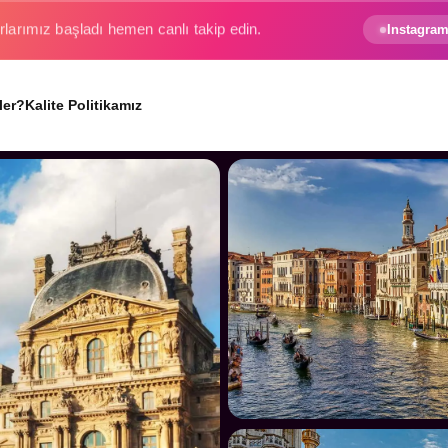
e gezginin hayali gerçek oluyor.
Instagram
ler?
Kalite Politikamız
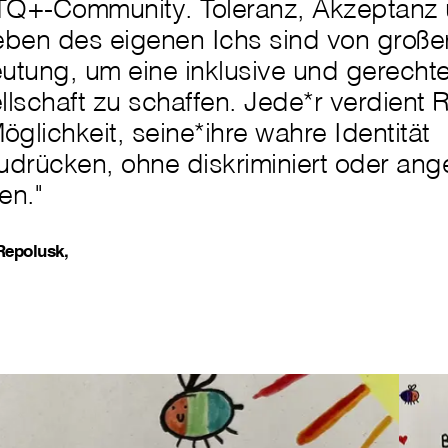
Q+-Community. Toleranz, Akzeptanz u
eben des eigenen Ichs sind von große
utung, um eine inklusive und gerecht
lschaft zu schaffen. Jede*r verdient
öglichkeit, seine*ihre wahre Identität
drücken, ohne diskriminiert oder ange
en."
Repolusk,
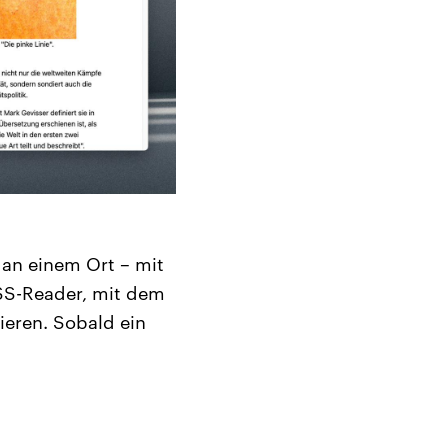
an einem Ort – mit
SS-Reader, mit dem
eren. Sobald ein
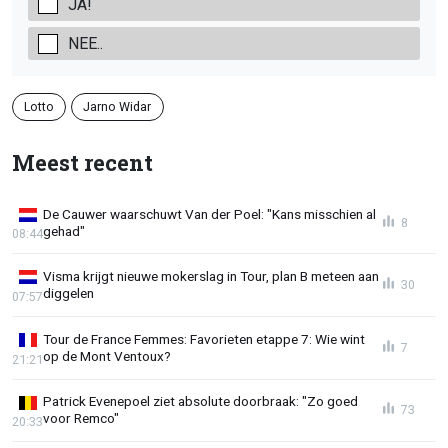
JA!
NEE..
Lotto
Jarno Widar
Meest recent
De Cauwer waarschuwt Van der Poel: "Kans misschien al
8
gehad"
08:44
Visma krijgt nieuwe mokerslag in Tour, plan B meteen aan
30
diggelen
07:57
Tour de France Femmes: Favorieten etappe 7: Wie wint
7
op de Mont Ventoux?
21:21
Patrick Evenepoel ziet absolute doorbraak: "Zo goed
73
voor Remco"
20:33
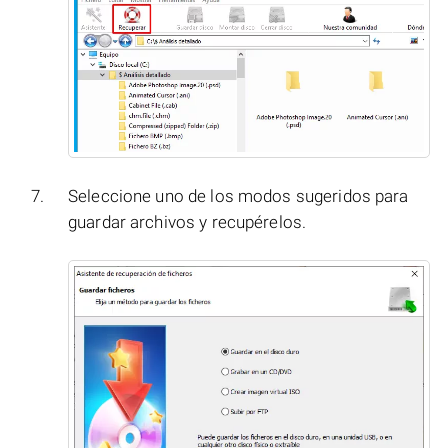
Seleccione uno de los modos sugeridos para
guardar archivos y recupérelos.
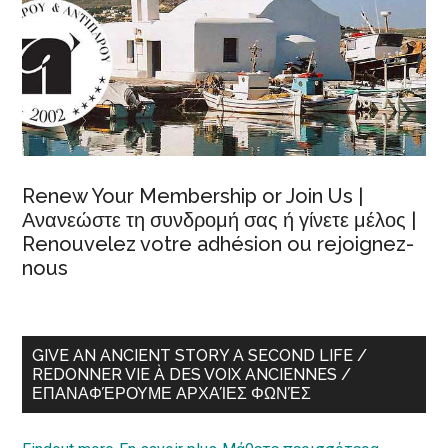
Renew Your Membership or Join Us |
Ανανεώστε τη συνδρομή σας ή γίνετε μέλος |
Renouvelez votre adhésion ou rejoignez-
nous
GIVE AN ANCIENT STORY A SECOND LIFE /
REDONNER VIE À DES VOIX ANCIENNES /
ΕΠΑΝΑΦΈΡΟΥΜΕ ΑΡΧΑΊΕΣ ΦΩΝΈΣ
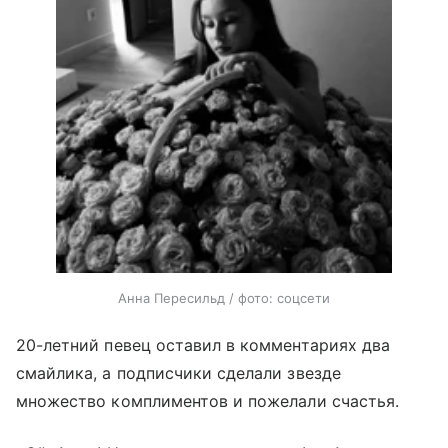
Анна Пересильд / фото: соцсети
20-летний певец оставил в комментариях два
смайлика, а подписчики сделали звезде
множество комплиментов и пожелали счастья.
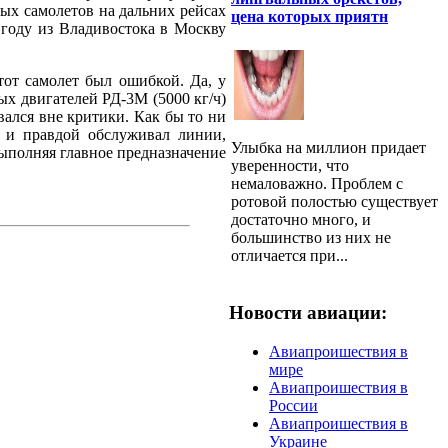
ых самолетов на дальних рейсах
цена которых приятн
 году из Владивостока в Москву
.
тот самолет был ошибкой. Да, у
х двигателей РД-3М (5000 кг/ч)
вался вне критики. Как бы то ни
й и правдой обслуживал линии,
Улыбка на миллион придает
ыполняя главное предназначение
уверенности, что
немаловажно. Проблем с
ротовой полостью существует
достаточно много, и
большинство из них не
отличается при...
Новости авиации:
Авиапроишествия в
мире
Авиапроишествия в
России
Авиапроишествия в
Украине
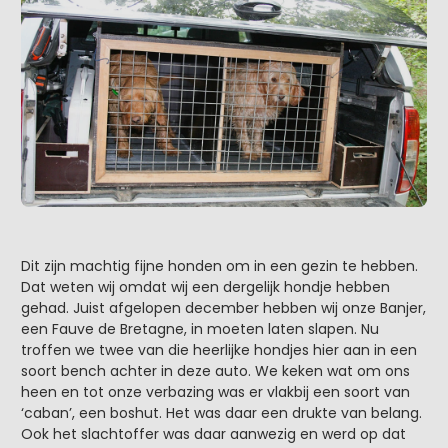
Dit zijn machtig fijne honden om in een gezin te hebben.
Dat weten wij omdat wij een dergelijk hondje hebben
gehad. Juist afgelopen december hebben wij onze Banjer,
een Fauve de Bretagne, in moeten laten slapen. Nu
troffen we twee van die heerlijke hondjes hier aan in een
soort bench achter in deze auto. We keken wat om ons
heen en tot onze verbazing was er vlakbij een soort van
‘caban’, een boshut. Het was daar een drukte van belang.
Ook het slachtoffer was daar aanwezig en werd op dat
★ ★ ★
ASSIGNMENT:
Show the lines from the data above that contain the string "daar".

REPLY:
‘caban’, een boshut. Het was daar een drukte van belang.
Ook het slachtoffer was daar aanwezig en werd op dat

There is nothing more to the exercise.